De certo modo, esta exposição apresenta da forma mais elementar a «fome de alma»; para isso, com efeito, basta apresentar dois elementos separados pelo negro que nenhuma dádiva, nem mesmo um contacto, poderá anular. E, como não há obra sem um mínimo de figurabilidade (mesmo na dita arte «abstracta»), vemos figurados o amante e a amada, o artista e a sua alma: de um lado, a representação reduzida de um atelier, do outro, uma ancestral figura da vida («Eva» em hebraico — hawwāh — significa a vivificadora, termo que deriva possivelmente do verbo «viver», hāyāh). De um lado, vemos a maquete de um atelier, do outro, uma tela à escala dita «real» — mas que, coabitando com aquela no mesmo espaço, e tendo realmente saído do atelier também dito «real», apresenta-se então como algo colossal (para além de estar suspensa num plano superior, inclinada para nós que transitamos — e transimos — no negro…). Há sempre uma desproporção entre o corpo e a sua fome (de alma): o dom da vida é literalmente incomensurável.

É difícil recuar mais na figuração — na condição de figurabilidade da arte. O atelier é o lugar onde o autor, como pessoa, desaparece para reaparecer como artista (como persona); o atelier é a representação humana da cripta (da natureza) onde se morre e se renasce. Daí a indeterminação desta maquete: estará a ser puxada para os subterrâneos ou a ser levantada pela força da vida? Estará a ser enterrada no passado ou a ser desenterrada para o futuro? É indecidível. O atelier — e esta maquete (des)enterrada figura a ideia de atelier — é o lugar dessa indeterminação, ainda que o autor possa dizer que, ao entrarmos nele, acedemos ao ano de 2070, isto é, ao ano em que passarão cem anos sobre a data do seu nascimento. Mas, apesar de algumas aparências, não se pratica aqui o género da ficção científica: esse futuro não é objecto de qualquer previsão. Ele assinala o tempo da não-existência (ou da eternidade) que atravessa cegamente cada existência: o tempo em que o autor nunca foi, ou — mas vai dar ao mesmo — o tempo em que ele nunca será ou ficará sem anos. Enterrado/desenterrado, cem/sem anos: no atelier, figura-se a eternidade para o artista (experiência do im-possível através da qual o tempo nos é dado).

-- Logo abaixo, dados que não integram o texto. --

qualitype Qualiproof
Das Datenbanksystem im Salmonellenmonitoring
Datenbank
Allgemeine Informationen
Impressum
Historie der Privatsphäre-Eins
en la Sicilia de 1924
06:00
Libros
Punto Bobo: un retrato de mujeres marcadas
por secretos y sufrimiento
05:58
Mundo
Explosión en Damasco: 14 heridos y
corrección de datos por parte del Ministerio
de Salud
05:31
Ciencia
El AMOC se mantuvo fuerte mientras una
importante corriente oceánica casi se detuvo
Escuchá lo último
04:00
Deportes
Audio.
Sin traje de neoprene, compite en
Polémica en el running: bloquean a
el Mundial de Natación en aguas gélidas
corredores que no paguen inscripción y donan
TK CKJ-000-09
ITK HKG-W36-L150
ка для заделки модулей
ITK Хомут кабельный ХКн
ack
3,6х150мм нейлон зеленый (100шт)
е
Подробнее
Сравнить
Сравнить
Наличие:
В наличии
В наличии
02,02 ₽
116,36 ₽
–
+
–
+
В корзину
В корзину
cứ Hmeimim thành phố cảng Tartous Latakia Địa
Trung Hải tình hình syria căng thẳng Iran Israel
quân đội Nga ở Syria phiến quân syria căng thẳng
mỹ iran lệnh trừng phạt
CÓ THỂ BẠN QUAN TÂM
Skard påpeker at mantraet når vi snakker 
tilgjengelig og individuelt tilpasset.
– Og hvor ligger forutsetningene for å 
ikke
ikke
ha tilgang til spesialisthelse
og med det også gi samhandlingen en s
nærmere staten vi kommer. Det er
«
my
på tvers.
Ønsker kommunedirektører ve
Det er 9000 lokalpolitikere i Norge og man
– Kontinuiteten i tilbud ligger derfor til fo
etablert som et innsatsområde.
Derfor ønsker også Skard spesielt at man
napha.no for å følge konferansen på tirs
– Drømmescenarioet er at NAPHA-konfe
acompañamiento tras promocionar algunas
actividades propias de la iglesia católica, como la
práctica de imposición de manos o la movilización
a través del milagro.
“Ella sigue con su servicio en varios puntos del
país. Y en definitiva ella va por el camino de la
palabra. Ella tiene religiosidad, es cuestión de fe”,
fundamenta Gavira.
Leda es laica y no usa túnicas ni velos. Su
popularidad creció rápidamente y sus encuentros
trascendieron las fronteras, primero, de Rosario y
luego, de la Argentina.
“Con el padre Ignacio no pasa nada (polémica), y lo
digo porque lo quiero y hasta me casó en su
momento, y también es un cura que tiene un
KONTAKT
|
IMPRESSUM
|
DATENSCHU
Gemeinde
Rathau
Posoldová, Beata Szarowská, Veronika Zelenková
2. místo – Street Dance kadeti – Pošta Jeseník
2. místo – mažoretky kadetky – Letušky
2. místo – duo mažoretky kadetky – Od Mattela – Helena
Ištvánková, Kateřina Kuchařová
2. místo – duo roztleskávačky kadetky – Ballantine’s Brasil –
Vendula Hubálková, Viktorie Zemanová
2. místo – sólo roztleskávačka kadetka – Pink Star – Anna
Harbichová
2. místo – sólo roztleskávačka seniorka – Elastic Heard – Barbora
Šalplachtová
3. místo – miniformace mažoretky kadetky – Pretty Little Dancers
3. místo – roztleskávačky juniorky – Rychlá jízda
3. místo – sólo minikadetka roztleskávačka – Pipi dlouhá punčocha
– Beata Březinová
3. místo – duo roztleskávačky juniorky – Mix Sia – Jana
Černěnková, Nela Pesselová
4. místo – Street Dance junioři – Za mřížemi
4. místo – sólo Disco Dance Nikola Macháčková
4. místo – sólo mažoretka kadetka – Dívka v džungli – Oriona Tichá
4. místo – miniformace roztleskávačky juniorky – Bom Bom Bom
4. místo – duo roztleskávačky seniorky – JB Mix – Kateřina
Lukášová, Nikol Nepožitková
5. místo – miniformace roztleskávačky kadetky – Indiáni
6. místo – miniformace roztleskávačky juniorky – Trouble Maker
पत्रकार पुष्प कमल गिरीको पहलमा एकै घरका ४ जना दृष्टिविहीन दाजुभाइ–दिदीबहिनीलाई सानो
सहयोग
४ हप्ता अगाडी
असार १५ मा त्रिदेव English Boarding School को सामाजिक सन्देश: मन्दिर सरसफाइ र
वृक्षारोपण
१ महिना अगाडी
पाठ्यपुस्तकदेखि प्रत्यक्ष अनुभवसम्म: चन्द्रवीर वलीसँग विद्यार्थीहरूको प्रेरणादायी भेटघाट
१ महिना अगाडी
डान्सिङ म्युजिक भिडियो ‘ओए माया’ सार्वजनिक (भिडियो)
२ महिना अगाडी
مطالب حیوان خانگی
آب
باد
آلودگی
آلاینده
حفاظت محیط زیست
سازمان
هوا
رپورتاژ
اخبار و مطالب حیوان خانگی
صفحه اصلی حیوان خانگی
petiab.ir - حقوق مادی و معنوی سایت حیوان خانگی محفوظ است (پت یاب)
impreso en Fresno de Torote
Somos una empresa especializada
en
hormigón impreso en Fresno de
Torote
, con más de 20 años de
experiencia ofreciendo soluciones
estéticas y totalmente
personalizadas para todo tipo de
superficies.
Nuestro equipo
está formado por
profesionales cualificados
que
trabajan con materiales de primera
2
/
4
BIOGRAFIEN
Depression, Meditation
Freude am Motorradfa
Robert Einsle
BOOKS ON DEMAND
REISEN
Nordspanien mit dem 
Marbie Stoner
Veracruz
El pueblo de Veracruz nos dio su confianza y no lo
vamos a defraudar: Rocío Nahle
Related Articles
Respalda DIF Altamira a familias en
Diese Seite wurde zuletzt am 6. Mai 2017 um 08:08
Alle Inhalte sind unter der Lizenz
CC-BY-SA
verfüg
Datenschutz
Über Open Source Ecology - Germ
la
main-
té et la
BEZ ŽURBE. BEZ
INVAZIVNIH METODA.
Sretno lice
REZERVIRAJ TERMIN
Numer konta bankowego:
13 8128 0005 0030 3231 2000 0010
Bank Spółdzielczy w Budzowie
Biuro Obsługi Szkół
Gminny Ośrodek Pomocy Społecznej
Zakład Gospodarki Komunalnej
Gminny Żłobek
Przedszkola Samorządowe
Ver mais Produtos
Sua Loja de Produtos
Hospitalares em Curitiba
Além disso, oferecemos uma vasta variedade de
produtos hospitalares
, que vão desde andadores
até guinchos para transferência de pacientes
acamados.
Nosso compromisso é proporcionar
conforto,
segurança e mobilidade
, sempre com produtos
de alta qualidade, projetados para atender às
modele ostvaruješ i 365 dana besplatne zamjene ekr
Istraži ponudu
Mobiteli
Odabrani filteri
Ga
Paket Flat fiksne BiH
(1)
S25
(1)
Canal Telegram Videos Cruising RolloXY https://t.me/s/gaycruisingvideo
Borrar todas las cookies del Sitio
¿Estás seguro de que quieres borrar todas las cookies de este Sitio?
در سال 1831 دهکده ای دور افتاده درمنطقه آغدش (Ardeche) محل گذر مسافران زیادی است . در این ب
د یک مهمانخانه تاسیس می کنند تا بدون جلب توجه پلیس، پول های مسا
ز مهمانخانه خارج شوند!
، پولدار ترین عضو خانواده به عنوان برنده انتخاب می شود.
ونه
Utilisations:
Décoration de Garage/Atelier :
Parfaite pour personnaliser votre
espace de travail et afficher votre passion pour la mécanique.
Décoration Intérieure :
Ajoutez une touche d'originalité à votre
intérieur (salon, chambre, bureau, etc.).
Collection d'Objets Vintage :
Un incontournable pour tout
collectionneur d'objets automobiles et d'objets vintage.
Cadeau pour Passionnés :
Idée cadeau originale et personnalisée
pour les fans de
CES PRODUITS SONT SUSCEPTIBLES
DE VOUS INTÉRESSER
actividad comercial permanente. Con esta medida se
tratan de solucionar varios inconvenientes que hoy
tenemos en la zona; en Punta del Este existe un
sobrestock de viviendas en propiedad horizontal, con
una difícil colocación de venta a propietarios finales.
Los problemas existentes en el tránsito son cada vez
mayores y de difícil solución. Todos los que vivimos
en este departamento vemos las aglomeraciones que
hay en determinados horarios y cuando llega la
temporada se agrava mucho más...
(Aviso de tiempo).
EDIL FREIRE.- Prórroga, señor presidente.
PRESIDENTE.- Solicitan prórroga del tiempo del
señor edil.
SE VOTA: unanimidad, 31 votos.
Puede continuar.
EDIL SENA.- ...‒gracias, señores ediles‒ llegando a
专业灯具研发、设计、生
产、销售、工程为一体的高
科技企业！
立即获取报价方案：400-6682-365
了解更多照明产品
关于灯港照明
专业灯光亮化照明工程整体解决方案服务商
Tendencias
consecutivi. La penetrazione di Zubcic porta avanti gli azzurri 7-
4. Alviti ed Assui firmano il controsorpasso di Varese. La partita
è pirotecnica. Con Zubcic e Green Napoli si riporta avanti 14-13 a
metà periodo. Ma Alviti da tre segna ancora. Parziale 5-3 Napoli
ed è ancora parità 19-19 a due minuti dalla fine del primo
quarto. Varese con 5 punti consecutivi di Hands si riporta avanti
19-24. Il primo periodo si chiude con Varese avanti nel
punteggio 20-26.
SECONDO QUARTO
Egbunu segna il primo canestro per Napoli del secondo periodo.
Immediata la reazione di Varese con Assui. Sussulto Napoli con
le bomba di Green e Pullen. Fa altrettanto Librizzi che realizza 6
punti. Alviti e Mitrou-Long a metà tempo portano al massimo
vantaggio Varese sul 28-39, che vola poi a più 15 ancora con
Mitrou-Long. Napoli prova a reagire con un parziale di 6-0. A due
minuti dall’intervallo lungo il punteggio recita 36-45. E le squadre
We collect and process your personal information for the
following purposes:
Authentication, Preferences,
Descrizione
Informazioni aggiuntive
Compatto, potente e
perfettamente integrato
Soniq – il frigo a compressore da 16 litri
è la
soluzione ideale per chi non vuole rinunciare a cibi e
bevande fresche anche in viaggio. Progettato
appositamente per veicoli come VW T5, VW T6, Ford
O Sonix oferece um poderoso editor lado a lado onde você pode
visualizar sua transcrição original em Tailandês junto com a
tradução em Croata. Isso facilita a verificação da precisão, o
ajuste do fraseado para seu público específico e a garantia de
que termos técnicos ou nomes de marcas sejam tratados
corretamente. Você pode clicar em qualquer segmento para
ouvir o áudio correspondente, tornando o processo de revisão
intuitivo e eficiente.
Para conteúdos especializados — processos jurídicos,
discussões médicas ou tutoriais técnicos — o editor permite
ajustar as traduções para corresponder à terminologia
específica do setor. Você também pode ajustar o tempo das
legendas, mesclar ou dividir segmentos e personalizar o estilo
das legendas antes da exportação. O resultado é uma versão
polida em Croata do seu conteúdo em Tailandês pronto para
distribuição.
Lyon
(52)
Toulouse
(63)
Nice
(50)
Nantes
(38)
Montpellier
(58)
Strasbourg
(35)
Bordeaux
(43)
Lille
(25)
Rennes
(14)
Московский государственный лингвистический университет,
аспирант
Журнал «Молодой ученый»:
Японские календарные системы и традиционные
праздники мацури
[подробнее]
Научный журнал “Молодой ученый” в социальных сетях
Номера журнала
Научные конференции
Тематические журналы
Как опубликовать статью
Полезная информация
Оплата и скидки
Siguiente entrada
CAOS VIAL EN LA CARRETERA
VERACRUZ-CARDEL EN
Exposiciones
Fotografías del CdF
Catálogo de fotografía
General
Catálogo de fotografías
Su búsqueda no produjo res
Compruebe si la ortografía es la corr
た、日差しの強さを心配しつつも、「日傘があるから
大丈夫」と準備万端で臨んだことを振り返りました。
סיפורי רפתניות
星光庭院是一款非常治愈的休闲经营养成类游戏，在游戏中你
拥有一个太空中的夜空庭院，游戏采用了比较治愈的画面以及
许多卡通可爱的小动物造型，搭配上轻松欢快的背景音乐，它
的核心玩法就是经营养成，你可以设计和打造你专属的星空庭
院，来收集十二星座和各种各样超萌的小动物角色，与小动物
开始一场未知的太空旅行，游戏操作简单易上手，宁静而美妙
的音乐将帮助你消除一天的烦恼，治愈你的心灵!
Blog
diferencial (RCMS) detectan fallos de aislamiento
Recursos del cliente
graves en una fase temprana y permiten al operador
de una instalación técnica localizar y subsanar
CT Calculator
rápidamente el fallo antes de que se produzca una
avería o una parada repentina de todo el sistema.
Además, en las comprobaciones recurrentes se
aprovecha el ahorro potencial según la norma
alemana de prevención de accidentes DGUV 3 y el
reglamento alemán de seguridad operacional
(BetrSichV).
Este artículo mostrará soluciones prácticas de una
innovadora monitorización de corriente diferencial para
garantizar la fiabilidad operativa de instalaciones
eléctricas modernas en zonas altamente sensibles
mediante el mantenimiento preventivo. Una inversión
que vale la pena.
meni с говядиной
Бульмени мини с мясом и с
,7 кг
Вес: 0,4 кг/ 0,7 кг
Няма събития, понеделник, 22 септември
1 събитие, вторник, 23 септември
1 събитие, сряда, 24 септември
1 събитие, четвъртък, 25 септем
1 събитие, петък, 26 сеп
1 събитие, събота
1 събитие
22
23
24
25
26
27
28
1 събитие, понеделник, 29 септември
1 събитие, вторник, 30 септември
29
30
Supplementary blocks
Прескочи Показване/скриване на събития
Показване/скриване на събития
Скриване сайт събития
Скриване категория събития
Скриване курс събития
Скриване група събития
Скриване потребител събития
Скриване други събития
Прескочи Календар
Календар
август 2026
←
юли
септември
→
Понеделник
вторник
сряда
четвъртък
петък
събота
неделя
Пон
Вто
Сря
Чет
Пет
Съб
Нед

A obra curto-circuita o passado e o futuro num perpétuo presente, quer dizer, no contínuo e diferido apresentar-se que é o próprio tempo.

Também por isso é difícil recuar mais na figurabilidade da arte: o atelier é-nos apresentado como um filho, e a tela como a sua mãe (aliás, esta maquete intitula-se «A Minha Espada»: à semelhança de Cristo, não indicia tanto uma violência quanto uma separação; Mateus 10:34). Ora, a relação entre filho e mãe é a matriz — sem dúvida, a mais arcaica para cada existência — da relação entre corpo e alma: dois corpos num só, em fluxo contínuo, ou um corpo e uma alma em continuum. O útero não é nem a morte nem a vida: é a sua absoluta indistinção. A mãe não nos fornece um alimento: ela é o nosso alimento. A nossa fome, como animais metafísicos, é ontológica. O nosso profundo desejo (a nossa mais profunda fome ou sede) não é desejo de ter, mas de ser — e o nosso ser, jamais “nosso”, é um trânsito ou um transir para o outro. Mas é precisamente por isto que essa relação — que é a relação absoluta — oferece também a matriz da separação que constitui a possibilidade de uma nova vida. Para podermos viver, separámo-nos do corpo que nos deu a vida. O Absoluto — como aprenderemos mais tarde — ou é passageiro ou é mortífero.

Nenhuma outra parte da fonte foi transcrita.